It is one of the laws of Homo vehiculus, the wheel-dependent subspecies of our kind, that if you find a roadless patch in Britain you can have the place to yourself. Almost. We were happy to share the whole day on Bleaklow – a name that speaks volumes by itself – with five others. And two of them were at some other, undetermined gritstone edge, on a far horizon.
Our hearts, however, were for the Barrow Stones, the monolith group below Bleaklow Hill and surely the most beautiful in an area not short of such monuments. They’re about an hour’s slow grind across the moors that were traditionally shooting terrain. Despite the map indicating shooters’ butts and a cabin, we heard the distant sounds of a single red grouse during the entire visit, suggesting that both the bird and its followers could fade away in a near future.
The area’s other famous inhabitant is labrador tea, a northern rhododendron shrub with white flowers that occurs nowhere else in Derbyshire. What I love most is the speculative story of how it arrived about 75 years ago – in the gut of some hardy Arctic, seed-eating beast, like a snow bunting.
The main attraction for us is the wildlife visible in the stones themselves. Worn smooth by millennia of exposure at almost 2,000 feet, these rocks have acquired a fantastical array of organic shapes. Every visit produces new discoveries. In fact, the very same stone can possess multiple identities depending on angle, or your own inner whim.

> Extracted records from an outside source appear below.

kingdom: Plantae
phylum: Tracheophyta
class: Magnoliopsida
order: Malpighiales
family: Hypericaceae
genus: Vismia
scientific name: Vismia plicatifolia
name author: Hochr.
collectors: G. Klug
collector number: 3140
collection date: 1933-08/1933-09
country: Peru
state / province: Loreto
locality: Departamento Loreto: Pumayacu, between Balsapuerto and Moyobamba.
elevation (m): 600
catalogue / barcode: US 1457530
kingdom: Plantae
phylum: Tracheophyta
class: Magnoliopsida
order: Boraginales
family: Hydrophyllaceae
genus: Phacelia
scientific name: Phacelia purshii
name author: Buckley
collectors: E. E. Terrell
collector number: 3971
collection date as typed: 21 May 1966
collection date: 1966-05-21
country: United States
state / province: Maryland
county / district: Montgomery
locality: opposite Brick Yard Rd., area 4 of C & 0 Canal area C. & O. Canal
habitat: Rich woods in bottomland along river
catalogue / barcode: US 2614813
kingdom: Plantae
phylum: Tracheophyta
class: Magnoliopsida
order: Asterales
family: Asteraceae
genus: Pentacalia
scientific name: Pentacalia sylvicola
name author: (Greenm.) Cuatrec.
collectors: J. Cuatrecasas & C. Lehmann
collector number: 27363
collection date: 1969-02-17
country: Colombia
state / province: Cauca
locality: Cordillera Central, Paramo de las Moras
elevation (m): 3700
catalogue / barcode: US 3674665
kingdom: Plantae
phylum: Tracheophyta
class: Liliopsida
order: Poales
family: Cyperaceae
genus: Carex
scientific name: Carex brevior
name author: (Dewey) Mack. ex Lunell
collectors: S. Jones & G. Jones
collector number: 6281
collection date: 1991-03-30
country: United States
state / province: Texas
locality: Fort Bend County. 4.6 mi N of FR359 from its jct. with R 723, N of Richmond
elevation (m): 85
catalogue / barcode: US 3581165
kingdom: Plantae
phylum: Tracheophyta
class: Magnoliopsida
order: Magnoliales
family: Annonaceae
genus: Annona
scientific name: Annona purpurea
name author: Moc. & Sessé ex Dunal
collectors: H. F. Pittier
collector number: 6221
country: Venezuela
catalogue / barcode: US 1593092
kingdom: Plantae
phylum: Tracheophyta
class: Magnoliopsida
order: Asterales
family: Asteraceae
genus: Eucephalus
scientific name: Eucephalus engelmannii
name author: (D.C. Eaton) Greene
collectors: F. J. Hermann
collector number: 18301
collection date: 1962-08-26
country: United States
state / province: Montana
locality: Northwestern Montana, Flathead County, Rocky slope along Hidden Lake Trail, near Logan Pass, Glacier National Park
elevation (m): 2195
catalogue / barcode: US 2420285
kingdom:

My haul this time included a sperm whale, an enormous toad, a conclave of Tolkien’s ents and an extinct South American mammal – half warthog, half rhinoceros – called a toxodon. I always go see a favourite – a conference of beings who are a blend of Easter Island gods and those open-mouthed figures in Picasso’s Guernica. This trip’s find was a rock reminding me of the three-metre-tall flightless creature with meat-cleaving beak in the family Phorusrhacidae, whose common name is “terror bird”. It lived in Patagonia about 60m years ago, which, incidentally, is just one‑fifth the age of the Barrow Stones themselves. Sometimes you feel that truly all life is hidden here.